Funded Status
Funded status is the measure of a defined benefit pension plan's financial health, expressed as the ratio of the plan's assets to the present value of its accumulated or projected benefit obligations, indicating whether the plan has sufficient assets to cover its existing commitments to plan participants.
The funded status of a defined benefit pension plan is the most critical single metric for understanding the financial position of both the plan and the sponsoring employer. A plan with a funded status above 100% — assets greater than liabilities — is described as overfunded, meaning it has a surplus. A plan with funded status below 100% is underfunded, meaning the present value of obligations to current and former employees exceeds the assets set aside to meet them.
In the U.S., funded status is measured and reported under two distinct frameworks that produce different results. For corporate defined benefit plans, GAAP accounting under ASC 715 (formerly SFAS 87 and 158) requires plans to measure liabilities using a discount rate derived from high-quality corporate bond yields, specifically a blend of AA-rated corporate bond yields reflecting the duration of the benefit obligation. For funding purposes under the Pension Protection Act of 2006 (PPA), a different smoothed interest rate corridor is used, generally producing a less volatile funded status measure. For public-sector pension plans, Governmental Accounting Standards Board (GASB) Statement 67 requires a discount rate based on the expected return on plan assets for the funded portion and a municipal bond rate for the unfunded portion.
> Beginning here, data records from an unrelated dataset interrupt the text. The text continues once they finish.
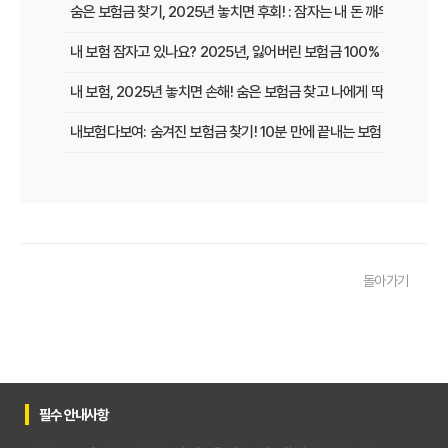
숨은 보험금 찾기, 2025년 놓치면 후회! : 잠자는 내 돈 깨우고 보험
내 보험 잠자고 있나요? 2025년, 잃어버린 보험금 100% 찾는 법!
내 보험, 2025년 놓치면 손해! 숨은 보험금 찾고 나에게 딱 맞는 보장
내보험다보여: 숨겨진 보험금 찾기! 10분 만에 끝내는 보험금 청구 비
내 보험, 잠자는 돈 깨우기! 보험가입내역조회 한 번으로 잊었던 보험
보험다모아 제대로 활용법: 숨겨진 혜택 200% 활용 꿀팁
내 보험, 잠자고 있는 돈은 없을까? 2025년 놓치면 후회할 숨은 보험금
돌아가기
내 보험금 찾기, '잠자는 돈' 깨우는 3가지 스마트 전략!
내 보험 찾아줌: 2025년 숨은 보험금 찾기, 지금 바로 확인해야 하는 이
내 보험 환급금, 잠자고 있는 돈 깨우는 3가지 방법
숨은 보험금 찾기, 2025년 놓치면 후회! 내 돈 살리는 마지막 기회!
필수 안내사항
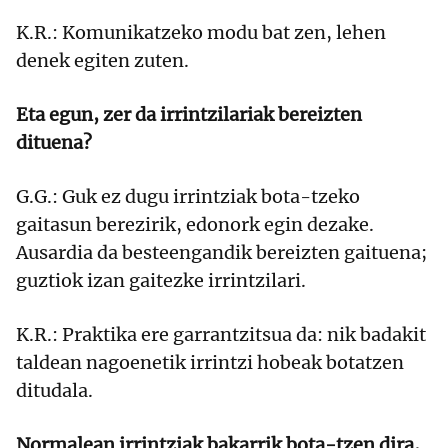
K.R.: Komunikatzeko modu bat zen, lehen
denek egiten zuten.
Eta egun, zer da irrintzilariak bereizten
dituena?
G.G.: Guk ez dugu irrintziak bota-tzeko
gaitasun berezirik, edonork egin dezake.
Ausardia da besteengandik bereizten gaituena;
guztiok izan gaitezke irrintzilari.
K.R.: Praktika ere garrantzitsua da: nik badakit
taldean nagoenetik irrintzi hobeak botatzen
ditudala.
Normalean irrintziak bakarrik bota-tzen dira,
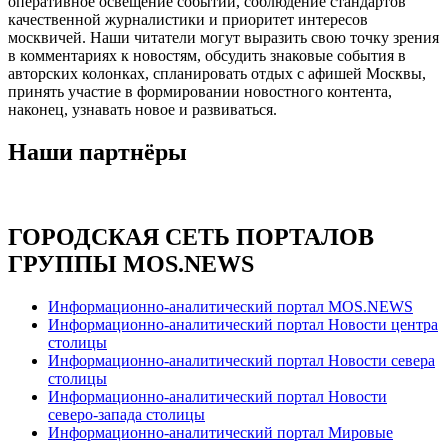
оперативное освещение событий, соблюдение стандартов
качественной журналистики и приоритет интересов
москвичей. Наши читатели могут выразить свою точку зрения
в комментариях к новостям, обсудить знаковые события в
авторских колонках, спланировать отдых с афишей Москвы,
принять участие в формировании новостного контента,
наконец, узнавать новое и развиваться.
Наши партнёры
ГОРОДСКАЯ СЕТЬ ПОРТАЛОВ
ГРУППЫ MOS.NEWS
Информационно-аналитический портал MOS.NEWS
Информационно-аналитический портал Новости центра
столицы
Информационно-аналитический портал Новости севера
столицы
Информационно-аналитический портал Новости
северо-запада столицы
Информационно-аналитический портал Мировые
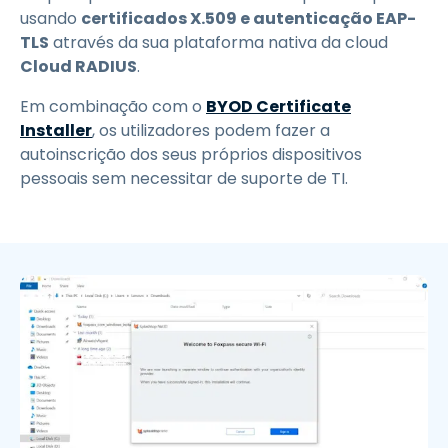
usando
certificados X.509 e autenticação EAP-
TLS
através da sua plataforma nativa da cloud
Cloud RADIUS
.
Em combinação com o
BYOD Certificate
Installer
, os utilizadores podem fazer a
autoinscrição dos seus próprios dispositivos
pessoais sem necessitar de suporte de TI.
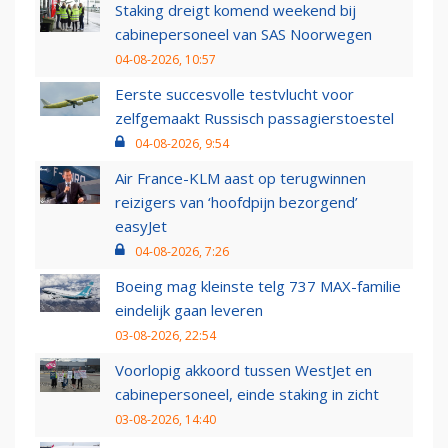
Staking dreigt komend weekend bij
cabinepersoneel van SAS Noorwegen
04-08-2026, 10:57
Eerste succesvolle testvlucht voor
zelfgemaakt Russisch passagierstoestel
04-08-2026, 9:54
Air France-KLM aast op terugwinnen
reizigers van ‘hoofdpijn bezorgend’
easyJet
04-08-2026, 7:26
Boeing mag kleinste telg 737 MAX-familie
eindelijk gaan leveren
03-08-2026, 22:54
Voorlopig akkoord tussen WestJet en
cabinepersoneel, einde staking in zicht
03-08-2026, 14:40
The funded status has direct financial and legal consequences for U.S. plan sponsors. Corporate plans falling below 80% funded status under PPA rules trigger restrictions on lump-sum payments and benefit accruals. Plans below 60% are considered critically underfunded and face additional benefit restrictions. The Pension Benefit Guaranty Corporation (PBGC), which insures U.S. corporate defined benefit plans, charges variable rate premiums based on the plan's underfunding, creating a direct financial incentive for sponsors to maintain funded status.
For plan participants, the funded status determines the security of their promised benefits: a well-funded plan with a strong plan sponsor presents minimal risk of benefit impairment, while an underfunded plan sponsored by a financially distressed company represents meaningful risk that benefits may be reduced if the plan is terminated and insurance recoveries fall short of full benefit amounts.
Investment strategy for a defined benefit plan is heavily shaped by funded status, particularly in the context of liability-driven investing. Plans with improved funded ratios systematically de-risk — reducing equity allocation and increasing liability-matching fixed income — to protect achieved surplus and reduce the probability of funded status deterioration.